As btcd nears completion we decided to have at least one round of deslugging because we were much slower then bitcoind during chain download. Let me clarify that term for the ones that don’t know what that means. Deslugging is the art of measuring (or profiling) run times of individual functions, determining which ones are slugs and which ones could be optimized. Armed with that data one attacks said functions to see if there are some less then optimal algorithms. Surprisingly enough, this is often the case. An industry truism is “measuring is knowing” and attacking functions based on gut feeling often does not yield satisfying results. As always with these exercises, some things work and some don’t. Throughout this blog I’d like to walk our readers through some optimizations that succeeded, and one, objectively, failed attempt.
At first we created a profile of every single function during the initial block download. We found some very surprising results, there were 10 or so functions that were not expected at all to show up in the results and the kicker for this blog, database compacting and transaction lookups use a whopping 45% of the total runtime.

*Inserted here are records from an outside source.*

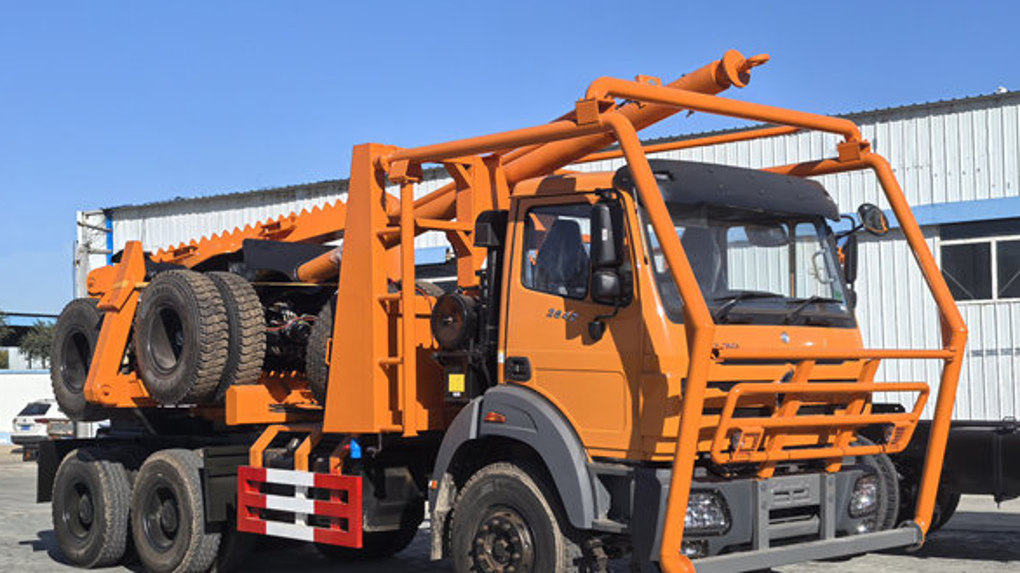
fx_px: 1298
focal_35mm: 48
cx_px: 500
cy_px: 326
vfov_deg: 24.9
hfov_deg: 42.9
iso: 50
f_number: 1.4
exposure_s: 1/9709
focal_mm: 5.75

Since IO use was so high we decided to attack it. The idea was, let’s use a flat file database for transactions since appends are essentially free however at the cost of longer lookups and more complex code. The outcome wasn’t certain and we had some pretty vociferous debates. Opinions ranged from “50-60% improvement” to “it probably is a wash”. Despite having an uncertain outcome we decided to go ahead and do the experiment. The potential reward outweighed the development cost.
The proof of concept of this code was implemented over a couple of days and testing began. Initial tests were not very encouraging because we only saw a raw speedup of 10-15%. As expected lookups were not significantly faster either. Unfortunately in the available time we did not get the answer to two questions. Namely, what is the true performance impact of spinning disk vs memory/SSD and why is bitcoind faster than btcd on slower hardware. With these results in hand we had to make a decision. Are we moving forward with this code or shelve it until a later time. The decision was made to, for now, abandon the effort and concentrate on other things.

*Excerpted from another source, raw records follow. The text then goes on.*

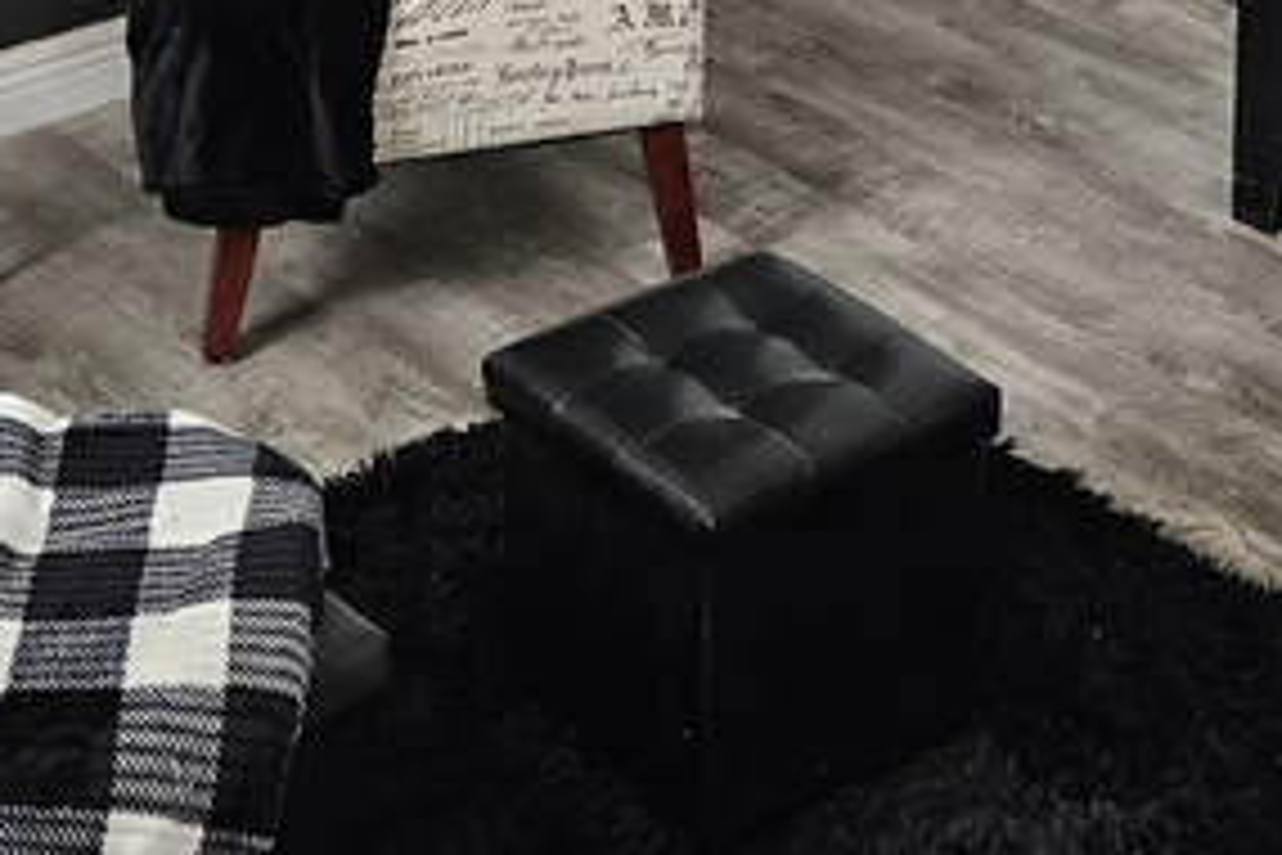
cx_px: 756
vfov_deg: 13.7
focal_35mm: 86
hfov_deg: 23.6
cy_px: -801
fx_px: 3062
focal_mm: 5.4
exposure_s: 1/170
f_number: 1.8
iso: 320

So with so much raw potential, why did we abandon this effort? The answer to that is multi pronged. Let me enumerate the major decision bullets:
- Writing the missing bits to harden this code is complex and time consuming. Making this code production ready would push back the feature complete date.
- The apparent speedup was relatively low on the expectation scale.
- Lookups are more expensive, however can result in less disk I/O.
- Dealing with corrupt journals/flat-file/database is not only complex it has the potential of a very negative user experience. If corruption of any sort is detected then the database components must be validated, this is inherent to the its size a very long operation.
- There were/are more optimizations possible before we need to reassess the performance profile of btcd.
We went ahead and deslugged a bunch of functions and we got some pretty substantial gains. We found functions where something as simple as generating unneeded garbage collection caused orders of magnitude of unneeded runtime to more elaborate fixes that required rethinking the algorithm. In total we shaved off about 3.5 hours out of 8 during the initial block download, up to the checkpoint, which brought us roughly on par with bitcoind. After the checkpoint btcd is much slower due to not having optimized crypto functionality. We will get to that once we reach feature parity. Once crypto optimizations are complete we will run a new round of profiling to see what needs to be deslugged.
What has not been mentioned throughout this blog is how incredibly useful and simple the Go profiling tools are. It goes without saying that the tools are what made deslugging possible in the first place. Even though most languages have profiling tools they are usually an afterthought and require gymnastics to get to work. As with just about anything Go profiling “just works” and requires almost no work on the part of the user. Go proves again to be substantially better than other languages when it comes to shortening development cycles because useful tools are integrated into the development environment.